▶ _Directions_:
Pull out, word for word, the listing lines between the line holding "pose: elev=15.8 azim=194.8" and the line holding "Dot at: (270, 305)", inclusive, leaving out the pictures.

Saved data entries

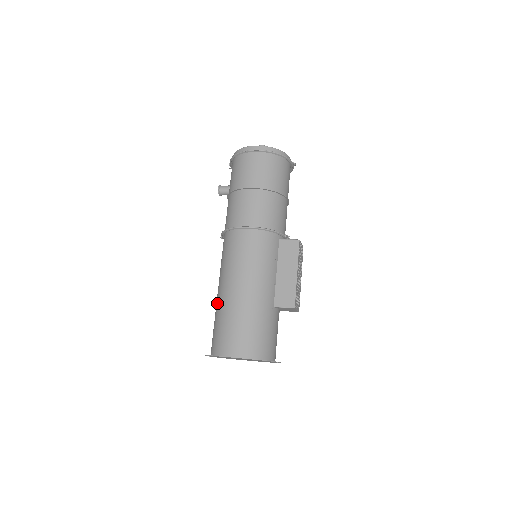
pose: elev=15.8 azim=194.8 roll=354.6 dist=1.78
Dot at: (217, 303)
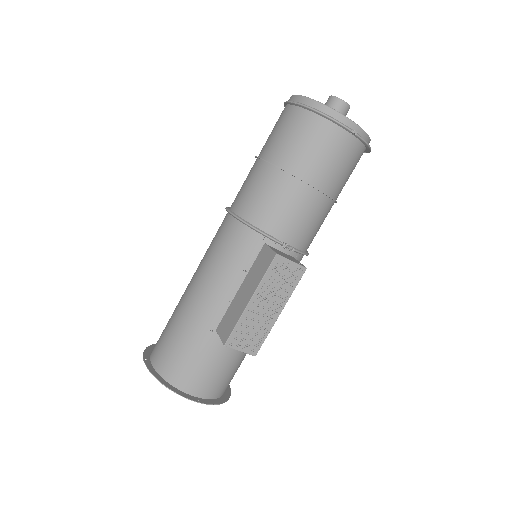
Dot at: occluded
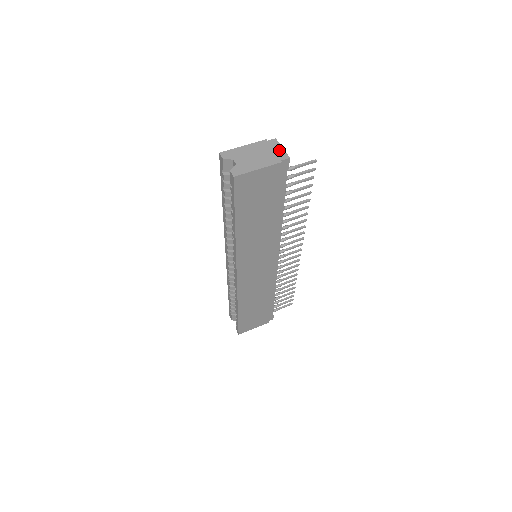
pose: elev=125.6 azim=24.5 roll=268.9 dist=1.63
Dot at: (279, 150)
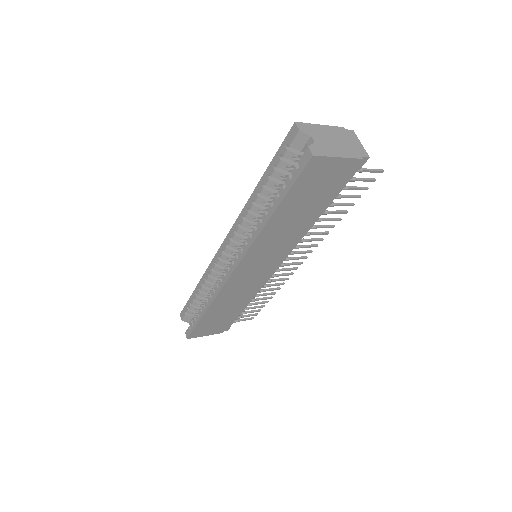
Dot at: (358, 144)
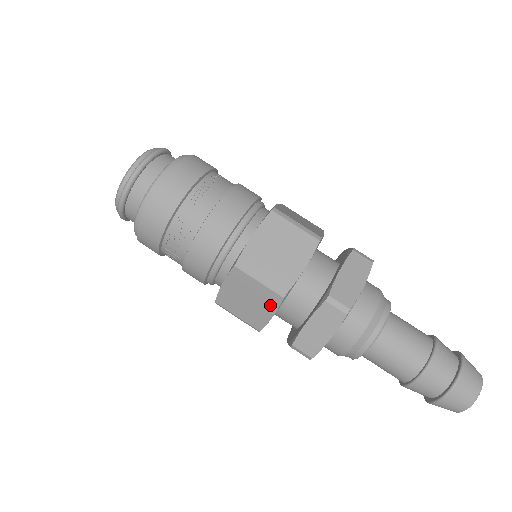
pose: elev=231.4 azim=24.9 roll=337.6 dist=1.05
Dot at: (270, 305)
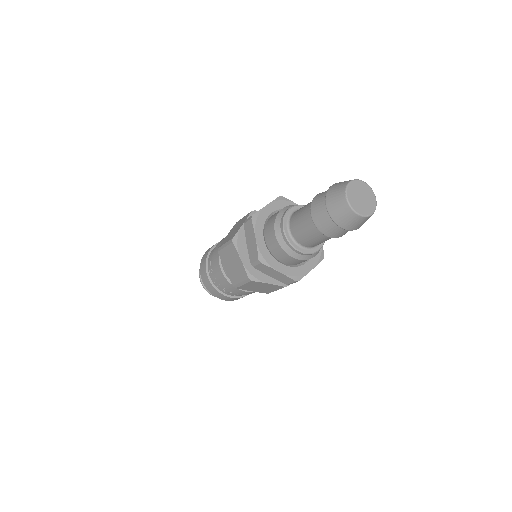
---
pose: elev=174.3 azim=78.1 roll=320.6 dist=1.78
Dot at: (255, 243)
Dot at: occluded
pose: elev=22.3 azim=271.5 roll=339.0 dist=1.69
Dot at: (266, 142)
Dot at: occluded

▶ _Output_:
pose: elev=15.8 azim=194.8 roll=354.6 dist=1.78
Dot at: (217, 303)
Dot at: occluded
pose: elev=125.6 azim=24.5 roll=268.9 dist=1.63
Dot at: (279, 150)
Dot at: (358, 144)
pose: elev=231.4 azim=24.9 roll=337.6 dist=1.05
Dot at: (270, 305)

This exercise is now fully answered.